--- TO DO ---
Pull out, word for word, everything in the entries from the line containing "Nothing will hinder" down to the line containing "private void startOtherServices()", with both of those lines included.
── GIVEN INFORMATION
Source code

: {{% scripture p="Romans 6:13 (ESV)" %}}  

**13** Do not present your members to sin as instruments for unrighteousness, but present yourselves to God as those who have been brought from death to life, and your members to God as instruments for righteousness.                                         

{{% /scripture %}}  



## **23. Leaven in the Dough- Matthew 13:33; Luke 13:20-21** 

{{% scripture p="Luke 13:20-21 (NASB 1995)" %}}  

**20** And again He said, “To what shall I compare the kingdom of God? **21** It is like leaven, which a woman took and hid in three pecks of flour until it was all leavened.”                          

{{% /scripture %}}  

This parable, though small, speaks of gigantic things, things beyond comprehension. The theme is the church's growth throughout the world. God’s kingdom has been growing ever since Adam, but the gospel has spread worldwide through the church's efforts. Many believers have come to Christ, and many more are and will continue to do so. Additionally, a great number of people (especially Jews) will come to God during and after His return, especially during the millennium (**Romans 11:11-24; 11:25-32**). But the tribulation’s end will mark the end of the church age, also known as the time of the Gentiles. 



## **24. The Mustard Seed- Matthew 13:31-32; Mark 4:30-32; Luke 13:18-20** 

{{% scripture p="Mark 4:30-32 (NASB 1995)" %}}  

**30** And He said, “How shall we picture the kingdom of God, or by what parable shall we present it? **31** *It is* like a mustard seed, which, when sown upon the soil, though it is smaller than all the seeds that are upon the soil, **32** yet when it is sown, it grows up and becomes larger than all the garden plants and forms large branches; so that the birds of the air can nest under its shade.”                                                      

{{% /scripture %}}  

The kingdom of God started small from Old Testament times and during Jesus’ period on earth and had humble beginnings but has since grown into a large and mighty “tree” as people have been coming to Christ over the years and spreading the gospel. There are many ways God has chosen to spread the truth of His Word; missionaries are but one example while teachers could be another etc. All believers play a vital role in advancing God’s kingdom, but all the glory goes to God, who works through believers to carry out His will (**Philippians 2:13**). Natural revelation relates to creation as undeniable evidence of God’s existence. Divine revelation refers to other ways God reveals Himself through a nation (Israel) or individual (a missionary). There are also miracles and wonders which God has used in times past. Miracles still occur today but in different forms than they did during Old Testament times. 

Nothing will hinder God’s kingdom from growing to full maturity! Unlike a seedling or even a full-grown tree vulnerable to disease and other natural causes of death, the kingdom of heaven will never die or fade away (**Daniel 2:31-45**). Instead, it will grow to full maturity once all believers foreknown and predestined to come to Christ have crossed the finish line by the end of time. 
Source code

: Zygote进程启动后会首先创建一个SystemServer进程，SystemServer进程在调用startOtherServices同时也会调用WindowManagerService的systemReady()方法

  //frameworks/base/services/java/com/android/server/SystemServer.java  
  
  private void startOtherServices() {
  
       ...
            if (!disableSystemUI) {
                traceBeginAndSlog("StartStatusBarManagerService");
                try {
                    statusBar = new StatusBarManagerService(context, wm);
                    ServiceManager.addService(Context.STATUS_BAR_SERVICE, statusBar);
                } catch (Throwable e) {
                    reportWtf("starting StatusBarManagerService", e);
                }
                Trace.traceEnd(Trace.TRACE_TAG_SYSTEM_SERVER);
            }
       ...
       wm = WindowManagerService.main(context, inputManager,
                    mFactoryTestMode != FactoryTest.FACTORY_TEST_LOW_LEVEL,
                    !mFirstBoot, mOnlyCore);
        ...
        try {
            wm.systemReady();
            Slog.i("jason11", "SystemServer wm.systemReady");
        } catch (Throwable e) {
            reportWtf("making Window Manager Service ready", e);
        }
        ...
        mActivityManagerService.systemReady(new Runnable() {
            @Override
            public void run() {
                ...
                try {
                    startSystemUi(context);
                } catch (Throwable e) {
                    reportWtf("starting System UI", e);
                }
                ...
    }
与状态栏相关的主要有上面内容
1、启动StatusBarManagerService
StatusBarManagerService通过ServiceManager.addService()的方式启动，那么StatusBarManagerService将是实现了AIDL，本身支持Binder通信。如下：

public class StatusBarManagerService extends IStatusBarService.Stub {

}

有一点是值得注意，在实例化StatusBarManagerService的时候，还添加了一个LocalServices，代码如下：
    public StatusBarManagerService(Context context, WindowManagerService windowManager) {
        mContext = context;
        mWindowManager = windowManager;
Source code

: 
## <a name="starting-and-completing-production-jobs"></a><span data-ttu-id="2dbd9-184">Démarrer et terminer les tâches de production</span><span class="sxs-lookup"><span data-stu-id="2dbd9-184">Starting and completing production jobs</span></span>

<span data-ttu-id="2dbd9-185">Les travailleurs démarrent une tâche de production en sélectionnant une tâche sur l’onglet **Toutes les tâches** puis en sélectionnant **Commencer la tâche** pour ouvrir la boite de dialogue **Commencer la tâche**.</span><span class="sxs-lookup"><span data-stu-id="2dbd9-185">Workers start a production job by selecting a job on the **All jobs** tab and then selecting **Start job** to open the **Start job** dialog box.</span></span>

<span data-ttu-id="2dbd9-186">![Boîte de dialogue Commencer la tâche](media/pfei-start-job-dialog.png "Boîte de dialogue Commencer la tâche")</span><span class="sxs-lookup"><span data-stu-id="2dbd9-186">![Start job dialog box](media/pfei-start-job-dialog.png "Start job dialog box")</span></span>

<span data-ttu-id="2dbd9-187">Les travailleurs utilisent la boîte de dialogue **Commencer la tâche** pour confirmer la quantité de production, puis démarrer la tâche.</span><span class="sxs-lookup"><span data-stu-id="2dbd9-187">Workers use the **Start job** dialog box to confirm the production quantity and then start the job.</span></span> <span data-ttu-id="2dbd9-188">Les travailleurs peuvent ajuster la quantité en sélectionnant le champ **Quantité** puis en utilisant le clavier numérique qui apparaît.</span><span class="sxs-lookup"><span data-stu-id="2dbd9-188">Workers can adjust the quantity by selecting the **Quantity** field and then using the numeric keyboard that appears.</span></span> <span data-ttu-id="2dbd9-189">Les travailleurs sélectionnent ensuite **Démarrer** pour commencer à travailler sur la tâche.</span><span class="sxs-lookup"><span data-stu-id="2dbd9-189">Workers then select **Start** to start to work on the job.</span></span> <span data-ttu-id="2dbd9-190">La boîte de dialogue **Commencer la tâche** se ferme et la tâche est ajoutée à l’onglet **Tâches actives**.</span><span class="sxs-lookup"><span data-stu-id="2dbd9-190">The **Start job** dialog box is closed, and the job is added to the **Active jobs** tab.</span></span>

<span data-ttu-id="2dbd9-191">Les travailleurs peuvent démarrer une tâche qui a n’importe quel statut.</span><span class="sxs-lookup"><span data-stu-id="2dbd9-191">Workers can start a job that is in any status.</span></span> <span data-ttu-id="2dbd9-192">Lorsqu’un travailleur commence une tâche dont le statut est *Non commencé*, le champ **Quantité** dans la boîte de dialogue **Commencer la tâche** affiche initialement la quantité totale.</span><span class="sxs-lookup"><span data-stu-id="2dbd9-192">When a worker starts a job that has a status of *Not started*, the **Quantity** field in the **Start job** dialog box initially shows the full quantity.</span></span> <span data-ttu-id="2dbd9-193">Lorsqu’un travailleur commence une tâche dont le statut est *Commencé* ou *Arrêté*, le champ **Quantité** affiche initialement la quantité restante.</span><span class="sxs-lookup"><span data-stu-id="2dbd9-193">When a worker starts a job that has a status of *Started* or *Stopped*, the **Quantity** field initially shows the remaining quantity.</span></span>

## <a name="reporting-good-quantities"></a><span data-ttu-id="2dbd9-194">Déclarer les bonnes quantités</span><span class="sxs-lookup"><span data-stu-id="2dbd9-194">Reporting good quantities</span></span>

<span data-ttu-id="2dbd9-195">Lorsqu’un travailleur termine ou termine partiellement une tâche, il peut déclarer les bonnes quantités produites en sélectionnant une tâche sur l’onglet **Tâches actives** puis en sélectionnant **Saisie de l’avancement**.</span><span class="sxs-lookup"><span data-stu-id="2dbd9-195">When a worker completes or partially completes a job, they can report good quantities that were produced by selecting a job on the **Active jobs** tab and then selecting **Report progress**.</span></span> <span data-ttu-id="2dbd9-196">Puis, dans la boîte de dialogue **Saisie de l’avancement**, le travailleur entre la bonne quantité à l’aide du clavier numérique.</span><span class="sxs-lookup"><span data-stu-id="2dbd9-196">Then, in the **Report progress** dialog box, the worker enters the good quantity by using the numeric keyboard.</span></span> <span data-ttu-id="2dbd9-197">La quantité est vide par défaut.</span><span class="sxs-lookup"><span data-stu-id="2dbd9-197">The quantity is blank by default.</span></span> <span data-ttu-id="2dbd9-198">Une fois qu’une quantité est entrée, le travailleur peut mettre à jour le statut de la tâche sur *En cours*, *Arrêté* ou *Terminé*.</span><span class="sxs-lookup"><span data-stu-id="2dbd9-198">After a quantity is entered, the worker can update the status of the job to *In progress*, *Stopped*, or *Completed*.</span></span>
────
--- YOUR RESPONSE ---
Nothing will hinder God’s kingdom from growing to full maturity! Unlike a seedling or even a full-grown tree vulnerable to disease and other natural causes of death, the kingdom of heaven will never die or fade away (**Daniel 2:31-45**). Instead, it will grow to full maturity once all believers foreknown and predestined to come to Christ have crossed the finish line by the end of time. 
Source code

: Zygote进程启动后会首先创建一个SystemServer进程，SystemServer进程在调用startOtherServices同时也会调用WindowManagerService的systemReady()方法

  //frameworks/base/services/java/com/android/server/SystemServer.java  
  
  private void startOtherServices() {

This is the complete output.